A440 was one of the last things European countries would agree on before the outbreak of World War II.
In May, 1939, delegates from France, Germany, Holland, and Italy joined their British counterparts at Broadcasting House, the London home of the BBC, to settle the question of concert pitch. (Representatives from Switzerland and the United States sent their views by mail.) Into the fray stepped Sir James Swinburne, an electrical engineer who, in search of better insulating material for electric gadgets, had been instrumental in the development of plastics. Swinburne was also a music lover, a dedicated amateur pianist and organist. In 1937, he provided the Royal Musical Association a lecture on “The Ideal Scale”: how to tune a scale to pure ratios, and the ways in which performers customarily fudged those ratios in order to retain acceptable consonance across different keys.
A year later, Swinburne was the Musical Association’s representative to a preliminary conference called to decide what the British position on concert pitch should be. British piano tuners had settled on A439 in 1899, but, his interest in ratios and electronics converging, Swinburne objected: 439, he noted, was a prime number; 440 was more easily factored, and more easily electronically synthesized. The other European powers agreed. It was one of the last things they would agree on before the outbreak of World War II.

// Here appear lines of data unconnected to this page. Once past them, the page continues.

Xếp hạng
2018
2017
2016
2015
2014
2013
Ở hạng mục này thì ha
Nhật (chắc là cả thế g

Even today, it is not exactly a universal standard. Early-music groups have continued to explore older, lower pitch levels. Leonard Bernstein, that paragon of successful excess, routinely tuned the New York Philharmonic to the edgier, more brash A442. (The piano tuners’ union officially complained; Bernstein insisted that both the New York and Boston orchestras had tuned high for as long as he could remember.) Devotees of new-age pseudo-science and political conspiracy theorists have found common ground in disparaging A440, the former promoting A432 as somehow being more in tune with the vibrations of the universe, the latter, led by the habitually controversial Lyndon LaRouche (who also insisted that The Beatles were an elaborate psychological operation by British intelligence agencies), advocating for “Verdi pitch” by dubiously linking A440 to Nazi propaganda.

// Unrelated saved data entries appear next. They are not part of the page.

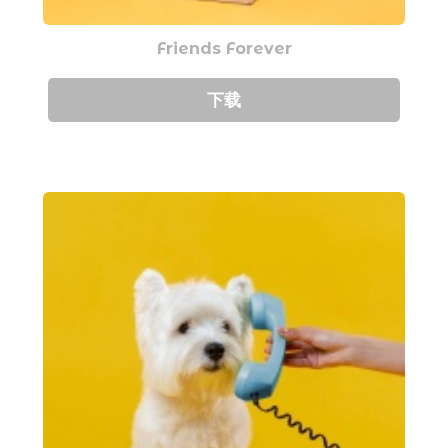
Friends Forever
下载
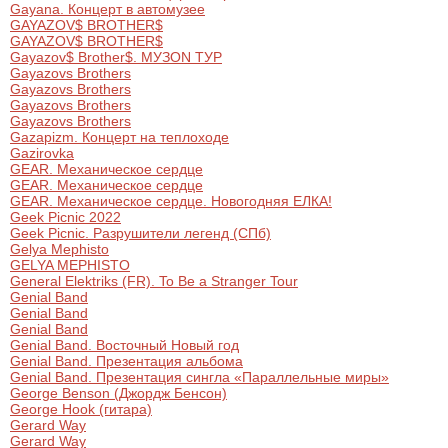
Gayana. Концерт в автомузее
Металл
GAYAZOV$ BROTHER$
GAYAZOV$ BROTHER$
Gayazov$ Brother$. МУЗОN ТУР
Gayazovs Brothers
Gayazovs Brothers
Gayazovs Brothers
Gayazovs Brothers
Gazapizm. Концерт на теплоходе
Gazirovka
GEAR. Механическое сердце
GEAR. Механическое сердце
GEAR. Механическое сердце. Новогодняя ЕЛКА!
Geek Picnic 2022
Geek Picnic. Разрушители легенд (СПб)
Gelya Mephisto
GELYA MEPHISTO
General Elektriks (FR). To Be a Stranger Tour
Genial Band
Genial Band
Genial Band
Genial Band. Восточный Новый год
Genial Band. Презентация альбома
Genial Band. Презентация сингла «Параллельные миры»
George Benson (Джордж Бенсон)
George Hook (гитара)
Gerard Way
Gerard Way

In the end, A440 is, in practical terms, an elusive target. In 1900, Charles Cross, an MIT acoustician, as part of a historical survey of tuning forks, found that none of those listed as A440 actually vibrated at exactly 440 cycles a second. Circuits are more precise, but orchestras, for example, don’t tune to an electronically-generated tone; they tune to an oboe, which may, after all, be a few cycles flat or sharp (usually the latter) depending on the day. Even if an ensemble could initially tune to a precise 440, as the hall and the instruments warm up, the pitch rises. A440 is, perhaps, the ideal musical standard, reminiscent of music itself: seemingly direct, but surprisingly difficult to pin down.